- _Exercise_
Recast the lines of every entry below as a JSON list of strings, one string per line. Skip blank lines and leave the pictures out.
___ Data excerpts ___
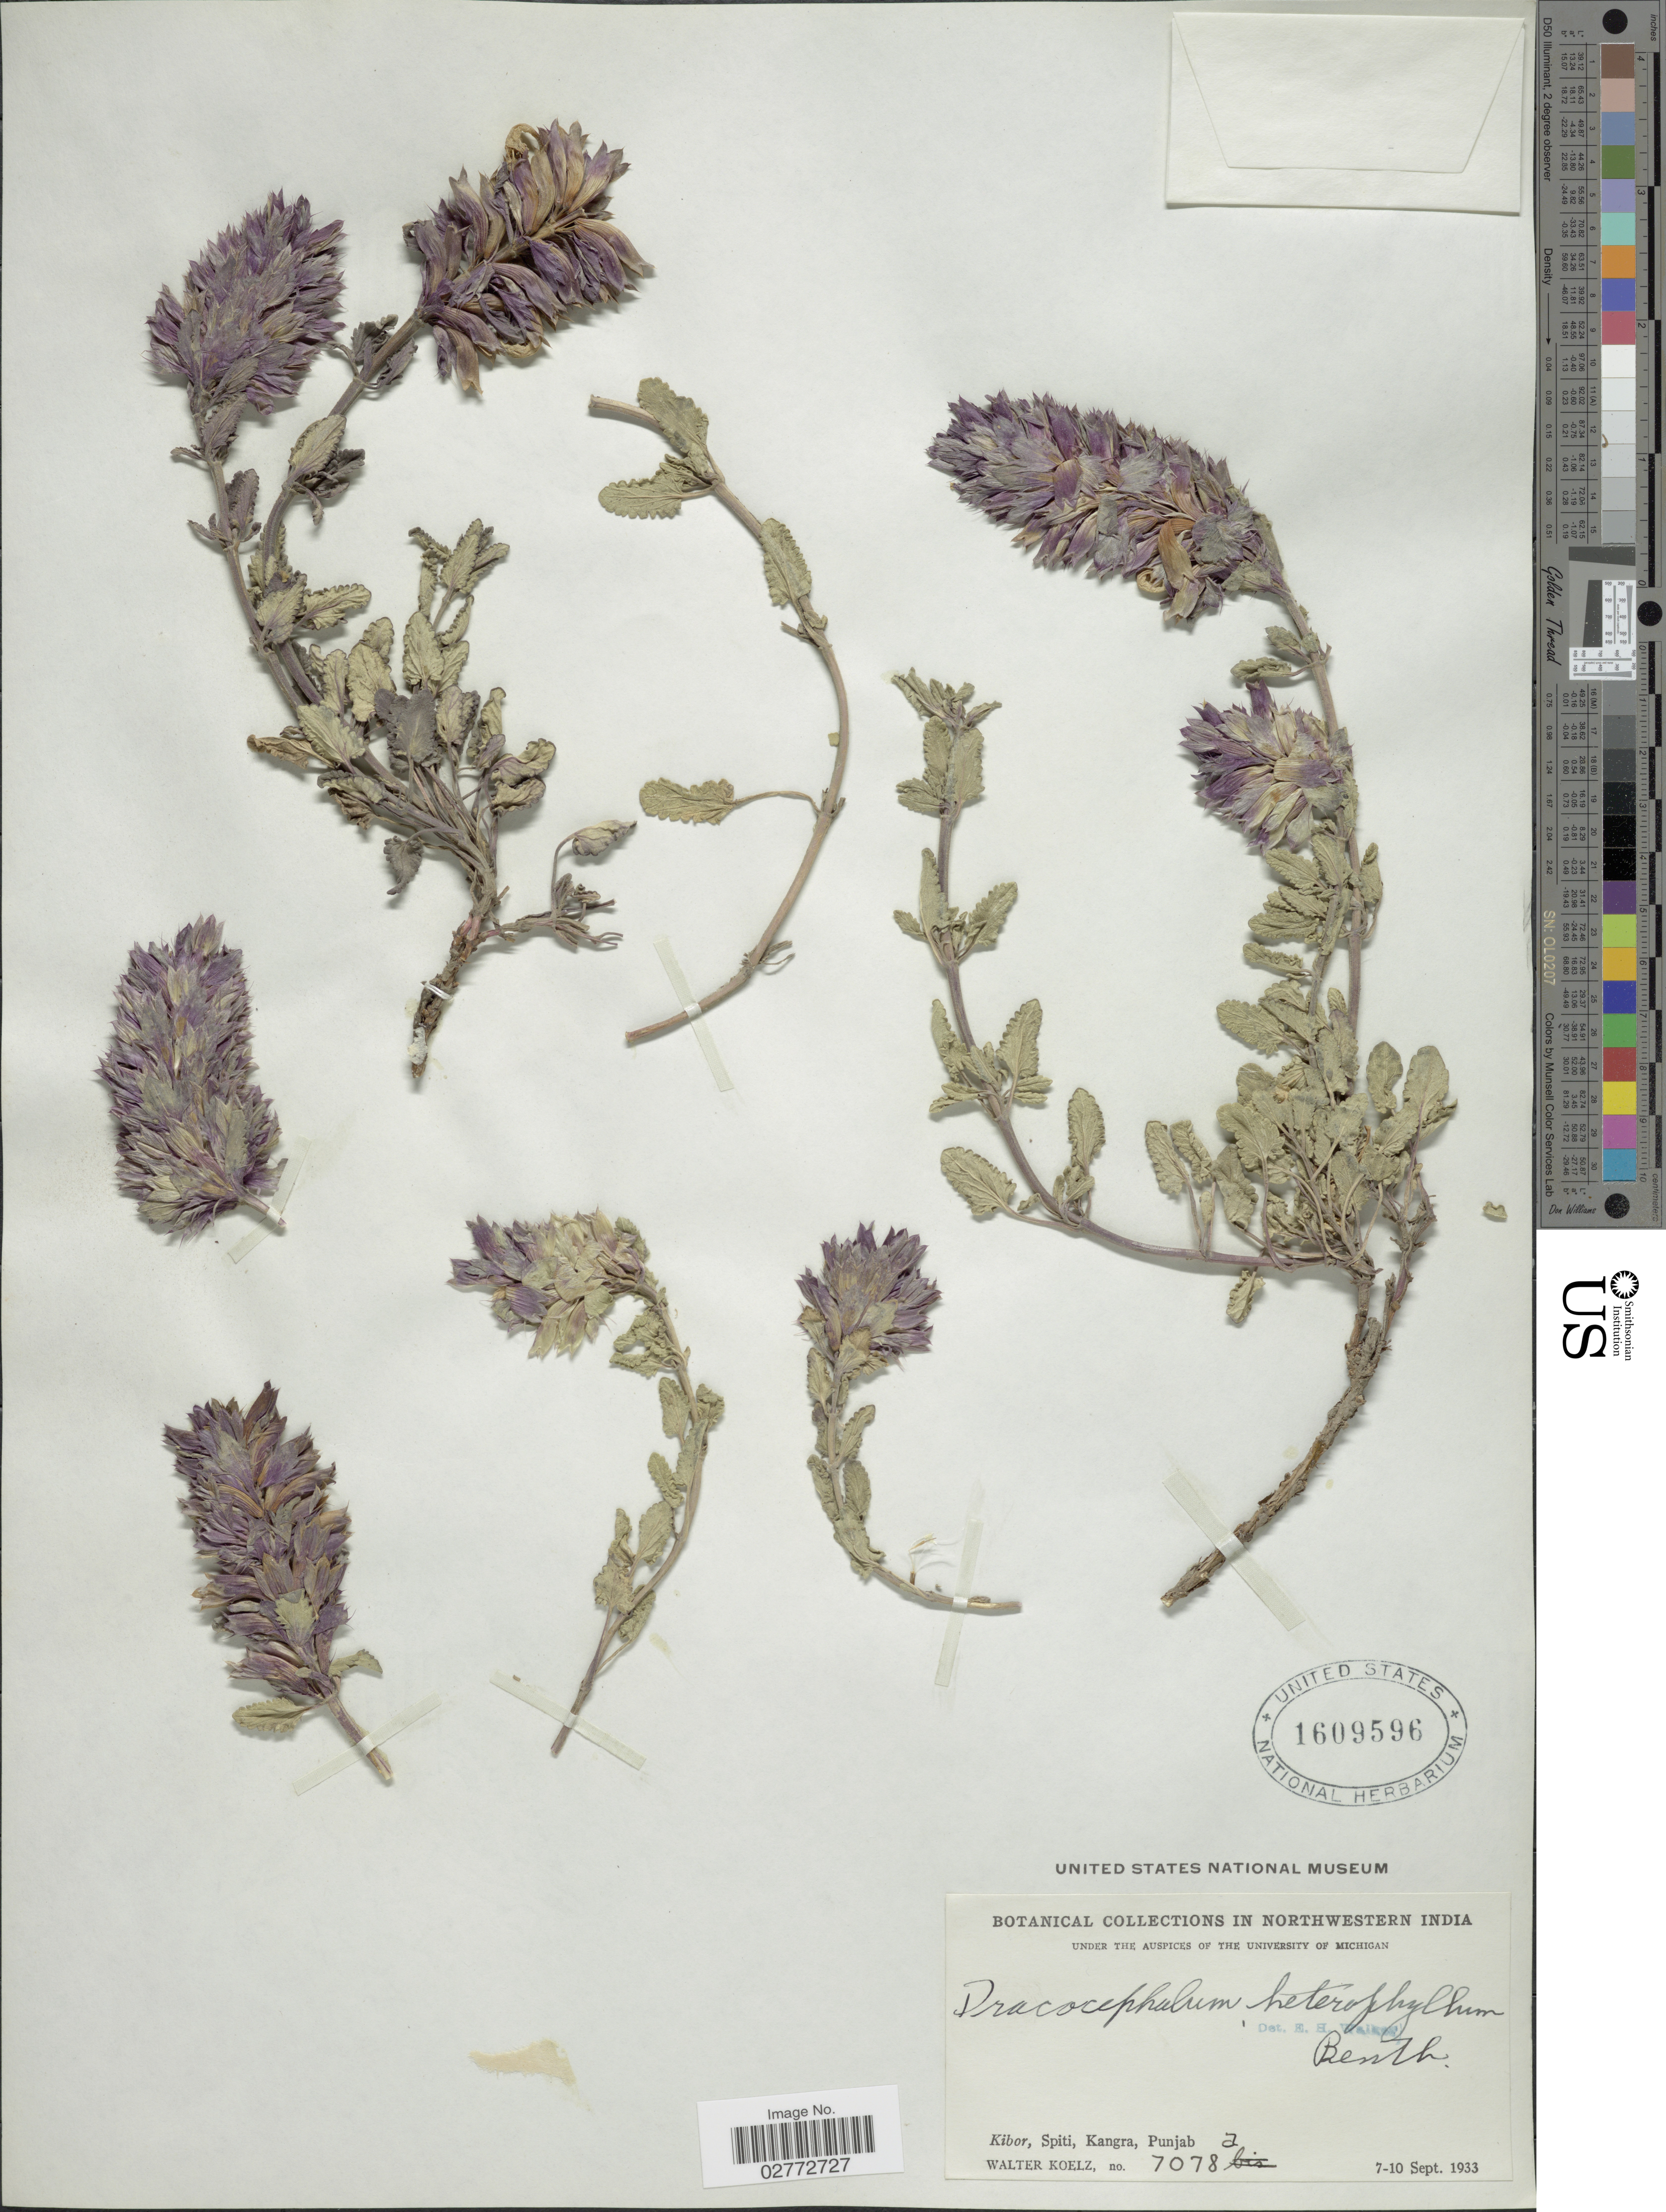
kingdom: Plantae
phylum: Tracheophyta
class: Magnoliopsida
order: Lamiales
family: Lamiaceae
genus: Dracocephalum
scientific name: Dracocephalum heterophyllum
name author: Benth.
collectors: W. N. Koelz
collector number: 7078a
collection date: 1933-09-07/1933-09-10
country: India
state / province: Himachal Pradesh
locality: In Northwestern India. Kibor, Spiti, Kangra, Punjab.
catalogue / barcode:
___
- _Exercise result_
[
  "kingdom: Plantae",
  "phylum: Tracheophyta",
  "class: Magnoliopsida",
  "order: Lamiales",
  "family: Lamiaceae",
  "genus: Dracocephalum",
  "scientific name: Dracocephalum heterophyllum",
  "name author: Benth.",
  "collectors: W. N. Koelz",
  "collector number: 7078a",
  "collection date: 1933-09-07/1933-09-10",
  "country: India",
  "state / province: Himachal Pradesh",
  "locality: In Northwestern India. Kibor, Spiti, Kangra, Punjab.",
  "catalogue / barcode:"
]